Loading…
bwge2018 has ended

Belgian Week of Gastroenterology 2018

Thursday, February 22 • 16:24 - 16:36
Launching an Endoscopic Submucosal Dissection (ESD) program in a European academic hospital: review of the first 28 months of experience.

Sign up or log in to save this to your schedule, view media, leave feedback and see who's attending!

Authors
A. LEMMERS (1), V. HUBERTY (1), C. MUSALA (1), A. BUCALAU (1), P. DEMETTER (2), L. VERSET (2), J. VAN LAETHEM (1), A. BUGGENHOUT (3), I. EL NAKADI (3), J. DEVIÈRE (1) / [1] Erasme Hospital, Brussels, Belgium, Gastroenterology, Hepatopancreatology and Digestive Oncology, [2] Erasme Hospital, Brussels, Belgium, Pathology, [3] Erasme Hospital, Brussels, Belgium, Abdominal Surgery
Introduction
Launching a professional program of endoscopic submucosal dissection (ESD) for the treatment of early gastrointestinal neoplasia in Western countries is fastidious and debated.
Aim
After practicing few ESDs in selected indications, we sough to develop a structured ESD program by sending two advanced endoscopists (AL, VH) for 7 weeks to Japan (2015, Keio Cancer Center, Pr Yahagi) for lesion recognition and ESD learning, watching 95 ESD procedures, and performing 18 ESD on isolated pig stomach models.
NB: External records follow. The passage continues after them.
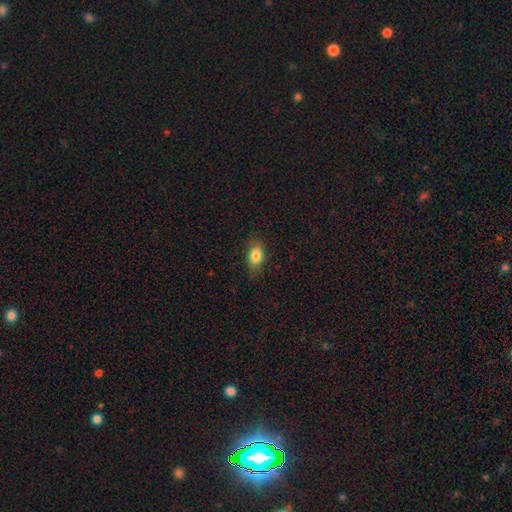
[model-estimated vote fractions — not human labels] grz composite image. It shows a smooth galaxy with no disk features (82%) that is in between round and cigar-shaped (86%). Merging: none (79%).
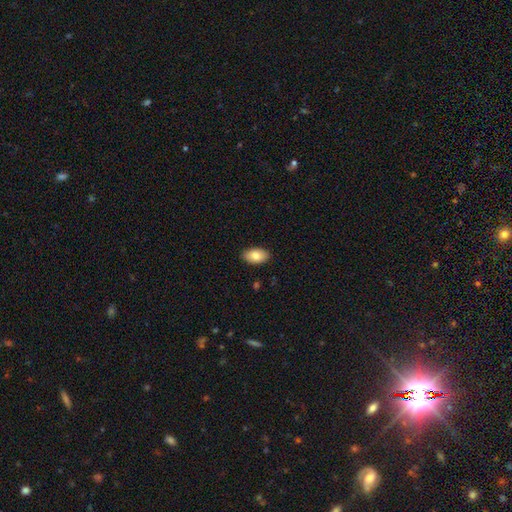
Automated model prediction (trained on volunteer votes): This is clearly a smooth galaxy (82%). How rounded: clearly in between (94%). Merging: clearly none (89%).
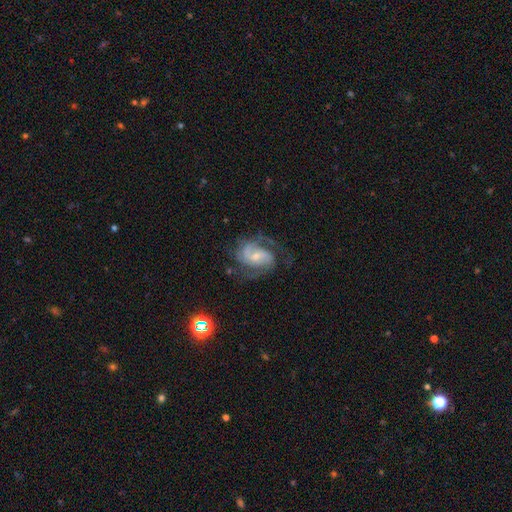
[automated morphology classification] smooth-or-featured: featured or disk: 86% | smooth: 8% | star or artifact: 6%
  disk-edge-on: no: 98% | yes: 2%
    bar: weak: 48% | no: 37% | strong: 15%
    has-spiral-arms: yes: 96% | no: 4%
      spiral-winding: medium: 51% | tight: 31% | loose: 17%
      spiral-arm-count: 2: 65% | 3: 13% | can't tell: 11% | 1: 5% | 4: 3% | more than 4: 3%
    bulge-size: small: 57% | moderate: 35% | none: 4% | large: 3% | dominant: 1%
  merging: none: 63% | minor disturbance: 19% | major disturbance: 17% | merger: 2%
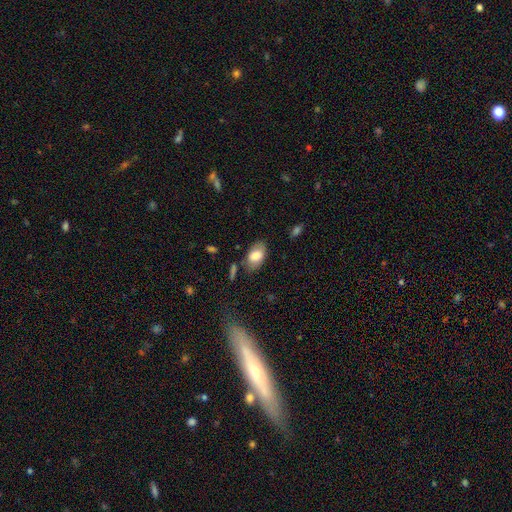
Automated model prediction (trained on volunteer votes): smooth 78%, featured or disk 15%, star or artifact 7%. Down the decision tree: how rounded — in between (93%); merging — none (75%).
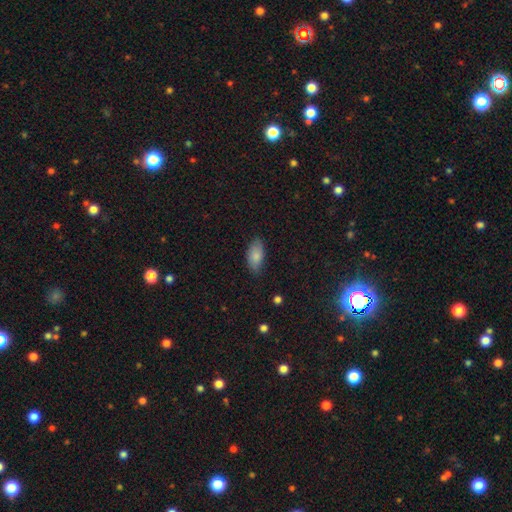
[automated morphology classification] A smooth galaxy with no disk features (82%) that is in between round and cigar-shaped (92%). Merging: none (78%).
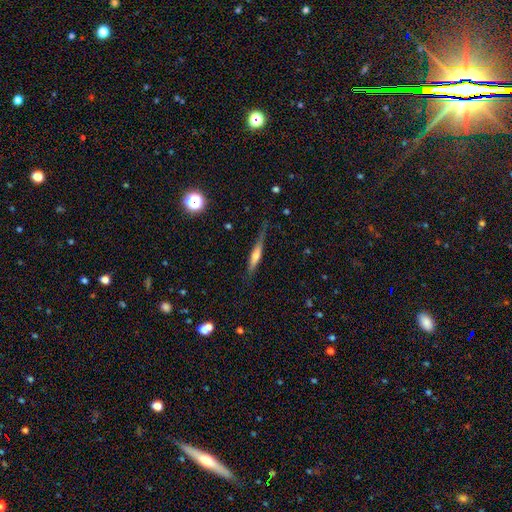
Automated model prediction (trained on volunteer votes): Smooth or featured? featured or disk (49%)
Merging? none (71%)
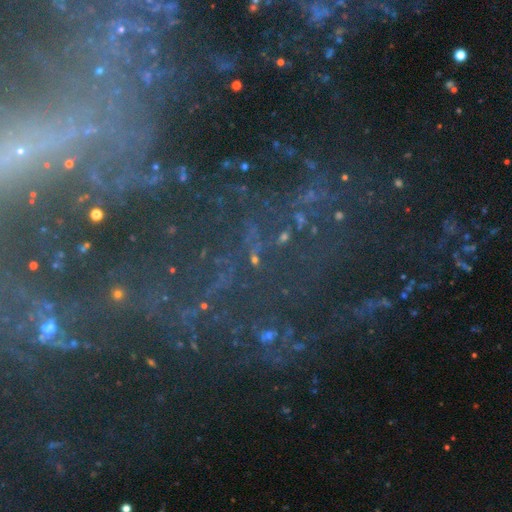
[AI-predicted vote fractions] Morphology: type=star or artifact (64%).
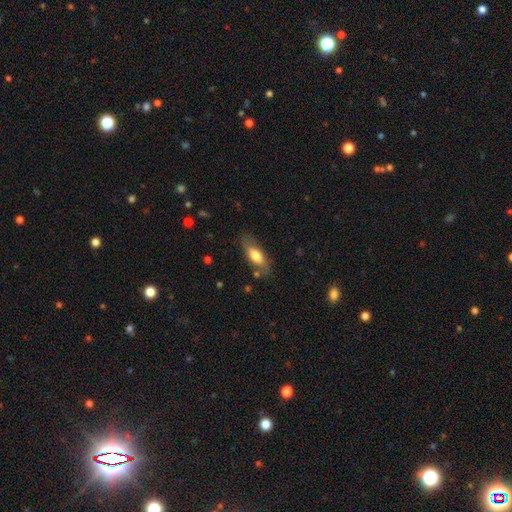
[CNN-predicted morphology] smooth_or_featured: smooth (p=0.65) [alt: featured or disk p=0.29]
how_rounded: in between (p=0.71) [alt: cigar-shaped p=0.26]
merging: none (p=0.74) [alt: minor disturbance p=0.18]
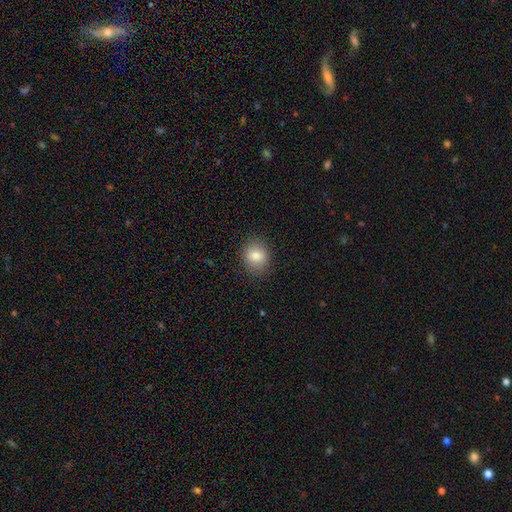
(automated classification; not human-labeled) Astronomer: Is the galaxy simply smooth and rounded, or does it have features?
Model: smooth — 83%.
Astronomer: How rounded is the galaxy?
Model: round — 64%.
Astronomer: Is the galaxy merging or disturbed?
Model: none — 87%.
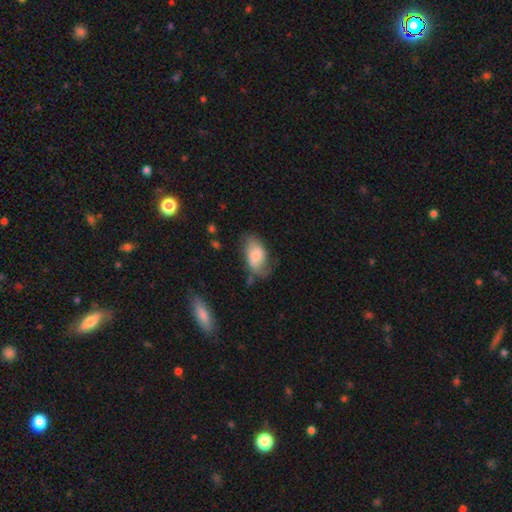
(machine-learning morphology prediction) Smooth or featured: smooth — 74% (featured or disk — 20%)
How rounded: in between — 93% (round — 5%)
Merging: none — 51% (minor disturbance — 32%)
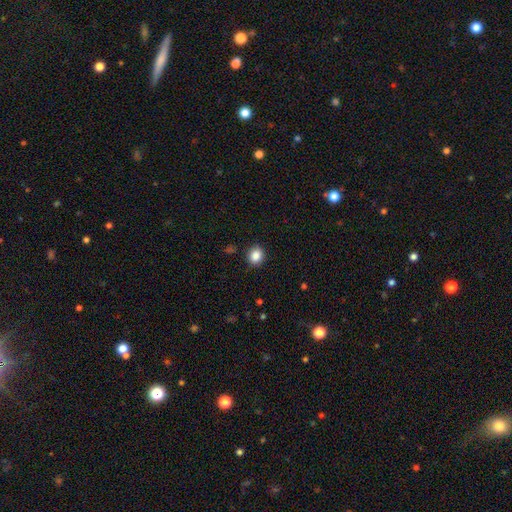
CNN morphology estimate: smooth_or_featured: smooth (p=0.87) [alt: star or artifact p=0.10]
how_rounded: round (p=0.73) [alt: in between p=0.26]
merging: none (p=0.88) [alt: minor disturbance p=0.08]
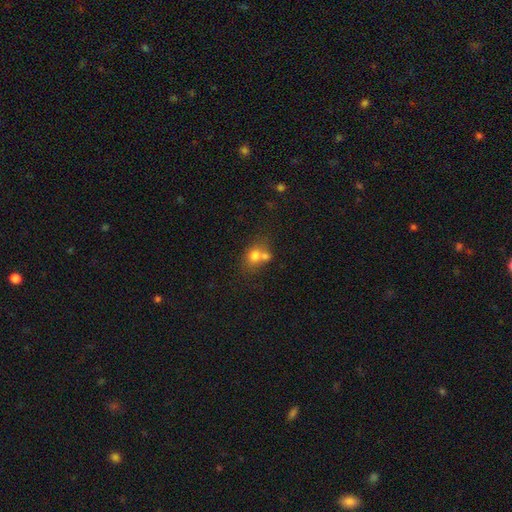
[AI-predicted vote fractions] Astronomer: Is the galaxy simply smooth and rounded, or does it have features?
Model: smooth — 73%.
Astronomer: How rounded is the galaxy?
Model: round — 63%.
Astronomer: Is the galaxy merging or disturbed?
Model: merger — 54% (runner-up: none, 33%).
Further hands-on was performed on living pigs before treating patients. All ESDs were from then concentrated on these 2 operators, starting treating patients following European guidelines in June 2015. Here, we analyse the safety and efficacy of ESD from the beginning of our program.
Methods
Clinical and technical data were prospectively collected from June 18th 2015 to October 10th 2017, excluding ESD performed by foreign experts during live demonstrations. R0 resection rate was defined as clear margins (no dysplasia / no adenoma for lateral margins and clear vertical margin). Curative resection was defined following European ESD guidelines. All ESD were performed under general anaesthesia using a 20% glycerol submucosal injection solution and for 98% of them a Dual-knife (Olympus).
Results
85 ESD were performed in 83 patients (41% female; aged 69(27-98) years old) by two operators (AL,VH). Lesions were located for 28% in the oesophagus (10/24 squamous cell carcinoma), 21% in the stomach, 42% in the rectum and 9% in the colon. En-bloc resection rate was 99%, complete endoscopic resection rate was 98%. R0 resection rate was 68% globally (6% with positive vertical margin; 2% with carcinoma in the lateral margin). In details, R0 resection rate was 83%, 88% and 57% for oesophageal, gastric and colorectal lesions respectively. Median specimen size was 40 (15-110)mm. Median procedure duration was 120 (IQR 90-180)min. In 91% of cases, there were none or conservatively managed complications. Two patients needed endoscopic hemostasis for delayed bleeding, 4 presented secondary stenosis needing dilations, one urgent surgery for sepsis after colonic perforation. Pathological analysis revealed a carcinoma in 79% of oesophageal lesions (14 pTis/pT1a; 6 pT1b), in 16% of gastric lesions (2 pT1a; 1 pT1b) and 30% of colorectal lesions (7 pTis/6 pT1). A neuroendocrine tumor was present in 1 oesophageal, 5 gastric and 2 rectal cases. Curative ESD was obtained in 75% of cases and 14 patients needed complementary oncological surgery with 50% of them having no residual tumor in the organ and negative lymph nodes. When endoscopic follow-up was recommended, data were obtained in 69% of cases with a median of 6 (range 1-24) months length and no recurrence of the lesion observed in 96% of cases. Pathological specimen processing was revised after the first 6 months implementing Japanese standards and increasing the rate of free lateral margins from 47 to 75%. For the rectum, despite a 31% positive (adenoma) lateral margin rate, 100% of patients were free of residual adenoma at the end of endoscopic follow-up, suggesting coagulation artefact effect on the specimen.
Conclusions
Nowadays, launching an ESD program in an academic European Center by experienced therapeutic endoscopists, after an observation period in an expert Japanese center, is possible, safe and quick with good results in terms of en-bloc resections and outcomes. Technical and pathological analysis efforts must be done to decrease positive lateral margins.